Printing the output of hclust
gives a useful brief
summary of the object:
hc.out
##
## Call:
## hclust(d = dist(sd.data))
##
## Cluster method : complete
## Distance : euclidean
## Number of objects: 64
We claimed earlier that K-means clustering and hierarchical
clustering with the dendrogram cut to obtain the same number of clusters
can yield very different results. How do these NCI
hierarchical clustering results compare to what we get if we perform
K-means clustering with K=4?
set.seed(2)
km.out <- kmeans(sd.data, 4, nstart = 20)

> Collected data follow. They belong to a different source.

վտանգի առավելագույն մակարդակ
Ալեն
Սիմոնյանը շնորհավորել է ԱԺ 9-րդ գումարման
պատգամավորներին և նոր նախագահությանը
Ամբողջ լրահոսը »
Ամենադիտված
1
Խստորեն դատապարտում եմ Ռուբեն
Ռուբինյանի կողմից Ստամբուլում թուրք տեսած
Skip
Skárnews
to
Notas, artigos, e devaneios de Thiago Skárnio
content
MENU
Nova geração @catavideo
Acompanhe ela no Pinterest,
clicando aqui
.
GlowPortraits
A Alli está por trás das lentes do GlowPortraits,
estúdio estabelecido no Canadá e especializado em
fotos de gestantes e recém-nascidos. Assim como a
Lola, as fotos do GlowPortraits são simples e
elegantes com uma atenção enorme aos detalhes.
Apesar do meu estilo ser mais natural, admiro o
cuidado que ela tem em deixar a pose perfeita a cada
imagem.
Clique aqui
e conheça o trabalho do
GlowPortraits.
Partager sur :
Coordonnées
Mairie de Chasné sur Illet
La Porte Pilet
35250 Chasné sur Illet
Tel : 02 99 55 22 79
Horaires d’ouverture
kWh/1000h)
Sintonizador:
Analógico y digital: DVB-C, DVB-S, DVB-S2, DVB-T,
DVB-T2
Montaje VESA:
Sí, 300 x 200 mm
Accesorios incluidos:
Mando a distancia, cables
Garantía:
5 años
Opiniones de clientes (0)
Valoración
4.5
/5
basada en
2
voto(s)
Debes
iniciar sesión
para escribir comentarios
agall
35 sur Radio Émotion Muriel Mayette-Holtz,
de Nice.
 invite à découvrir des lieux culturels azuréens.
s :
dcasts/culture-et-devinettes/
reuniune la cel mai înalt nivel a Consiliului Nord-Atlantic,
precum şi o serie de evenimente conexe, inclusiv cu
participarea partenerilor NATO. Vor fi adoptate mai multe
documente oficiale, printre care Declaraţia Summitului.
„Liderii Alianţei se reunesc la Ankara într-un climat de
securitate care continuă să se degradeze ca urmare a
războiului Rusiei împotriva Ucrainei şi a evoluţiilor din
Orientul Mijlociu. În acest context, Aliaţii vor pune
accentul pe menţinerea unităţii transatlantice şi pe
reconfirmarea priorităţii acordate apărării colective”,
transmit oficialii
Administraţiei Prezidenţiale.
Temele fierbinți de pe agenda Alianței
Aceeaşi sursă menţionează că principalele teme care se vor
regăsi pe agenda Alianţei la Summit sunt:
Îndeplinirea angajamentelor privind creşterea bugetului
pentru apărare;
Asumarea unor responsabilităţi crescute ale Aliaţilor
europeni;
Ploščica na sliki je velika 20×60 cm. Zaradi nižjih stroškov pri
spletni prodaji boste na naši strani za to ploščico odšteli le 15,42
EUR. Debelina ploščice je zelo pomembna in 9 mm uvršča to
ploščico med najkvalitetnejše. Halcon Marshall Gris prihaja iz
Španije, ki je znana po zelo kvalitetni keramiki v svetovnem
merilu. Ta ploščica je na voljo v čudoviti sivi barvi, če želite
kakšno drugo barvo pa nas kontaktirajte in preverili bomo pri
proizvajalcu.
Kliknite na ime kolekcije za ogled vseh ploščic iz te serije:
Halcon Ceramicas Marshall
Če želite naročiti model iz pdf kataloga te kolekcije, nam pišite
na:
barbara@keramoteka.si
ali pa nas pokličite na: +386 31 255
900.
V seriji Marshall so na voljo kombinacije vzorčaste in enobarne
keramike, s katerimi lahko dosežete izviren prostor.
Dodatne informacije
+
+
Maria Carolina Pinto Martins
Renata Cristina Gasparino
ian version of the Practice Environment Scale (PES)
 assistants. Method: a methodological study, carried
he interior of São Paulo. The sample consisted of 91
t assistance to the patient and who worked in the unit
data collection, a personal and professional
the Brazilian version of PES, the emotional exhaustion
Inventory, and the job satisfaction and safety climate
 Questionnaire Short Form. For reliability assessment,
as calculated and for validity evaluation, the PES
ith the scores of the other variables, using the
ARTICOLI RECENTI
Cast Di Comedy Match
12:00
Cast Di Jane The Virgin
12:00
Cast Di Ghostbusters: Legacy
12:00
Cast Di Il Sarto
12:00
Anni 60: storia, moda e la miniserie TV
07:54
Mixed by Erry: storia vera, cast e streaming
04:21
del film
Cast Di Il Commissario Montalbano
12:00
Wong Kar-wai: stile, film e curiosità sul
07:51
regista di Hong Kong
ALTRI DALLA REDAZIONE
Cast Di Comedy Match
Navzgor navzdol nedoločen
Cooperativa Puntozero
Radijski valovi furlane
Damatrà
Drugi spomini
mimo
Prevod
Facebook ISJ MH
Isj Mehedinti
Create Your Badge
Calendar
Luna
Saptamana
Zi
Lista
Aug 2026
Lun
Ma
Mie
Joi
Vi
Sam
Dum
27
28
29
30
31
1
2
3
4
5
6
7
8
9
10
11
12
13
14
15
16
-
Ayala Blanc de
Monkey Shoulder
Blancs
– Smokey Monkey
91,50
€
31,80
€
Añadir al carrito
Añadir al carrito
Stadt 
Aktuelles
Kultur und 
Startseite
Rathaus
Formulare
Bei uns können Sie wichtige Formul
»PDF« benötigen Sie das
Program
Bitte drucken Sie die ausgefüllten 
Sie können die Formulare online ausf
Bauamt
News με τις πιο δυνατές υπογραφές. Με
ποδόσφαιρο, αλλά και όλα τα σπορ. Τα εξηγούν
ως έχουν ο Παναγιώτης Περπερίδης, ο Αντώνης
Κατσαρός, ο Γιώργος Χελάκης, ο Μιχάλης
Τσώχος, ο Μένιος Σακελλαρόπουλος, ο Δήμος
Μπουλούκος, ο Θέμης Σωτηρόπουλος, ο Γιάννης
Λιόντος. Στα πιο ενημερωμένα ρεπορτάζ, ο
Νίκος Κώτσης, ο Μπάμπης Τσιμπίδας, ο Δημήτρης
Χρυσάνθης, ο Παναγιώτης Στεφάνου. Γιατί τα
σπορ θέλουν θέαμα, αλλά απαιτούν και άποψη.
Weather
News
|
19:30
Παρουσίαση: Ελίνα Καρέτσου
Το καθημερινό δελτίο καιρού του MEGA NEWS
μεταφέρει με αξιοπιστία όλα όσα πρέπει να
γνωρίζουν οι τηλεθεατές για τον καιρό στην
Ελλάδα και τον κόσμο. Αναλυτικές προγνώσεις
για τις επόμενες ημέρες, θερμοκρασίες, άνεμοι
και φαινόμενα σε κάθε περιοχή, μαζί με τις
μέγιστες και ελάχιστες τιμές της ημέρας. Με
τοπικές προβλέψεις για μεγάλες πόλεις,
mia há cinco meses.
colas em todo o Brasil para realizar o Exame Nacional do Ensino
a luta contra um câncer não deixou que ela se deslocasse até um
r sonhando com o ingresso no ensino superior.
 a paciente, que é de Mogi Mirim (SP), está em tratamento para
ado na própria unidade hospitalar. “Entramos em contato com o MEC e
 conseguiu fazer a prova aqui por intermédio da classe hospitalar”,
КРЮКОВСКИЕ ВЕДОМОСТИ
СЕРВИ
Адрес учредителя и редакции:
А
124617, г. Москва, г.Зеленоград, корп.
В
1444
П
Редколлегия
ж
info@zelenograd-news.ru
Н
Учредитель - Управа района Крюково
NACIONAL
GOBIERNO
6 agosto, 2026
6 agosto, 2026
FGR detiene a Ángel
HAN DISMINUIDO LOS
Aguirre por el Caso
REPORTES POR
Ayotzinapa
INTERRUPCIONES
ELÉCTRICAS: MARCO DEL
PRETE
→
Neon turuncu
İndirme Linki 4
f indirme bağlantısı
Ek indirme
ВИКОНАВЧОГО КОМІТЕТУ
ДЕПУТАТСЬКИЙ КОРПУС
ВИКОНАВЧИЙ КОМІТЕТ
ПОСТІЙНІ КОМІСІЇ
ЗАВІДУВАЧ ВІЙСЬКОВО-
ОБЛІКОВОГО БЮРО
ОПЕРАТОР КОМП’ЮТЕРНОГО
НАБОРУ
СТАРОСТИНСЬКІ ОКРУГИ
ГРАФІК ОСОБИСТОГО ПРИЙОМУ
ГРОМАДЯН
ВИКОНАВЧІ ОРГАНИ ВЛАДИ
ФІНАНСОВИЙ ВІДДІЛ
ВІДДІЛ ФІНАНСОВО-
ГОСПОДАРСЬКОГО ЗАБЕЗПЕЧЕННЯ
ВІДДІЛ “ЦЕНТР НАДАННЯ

km.clusters <- km.out$cluster
table(km.clusters, hc.clusters)
## hc.clusters
## km.clusters 1 2 3 4
## 1 11 0 0 9
## 2 20 7 0 0
## 3 9 0 0 0
## 4 0 0 8 0
We see that the four clusters obtained using hierarchical clustering and K-means clustering are somewhat different. Cluster 4 in K-means clustering is identical to cluster 3 in hierarchical clustering. However, the other clusters differ: for instance, cluster 2 in K-means clustering contains a portion of the observations assigned to cluster 1 by hierarchical clustering, as well as all of the observations assigned to cluster 2 by hierarchical clustering.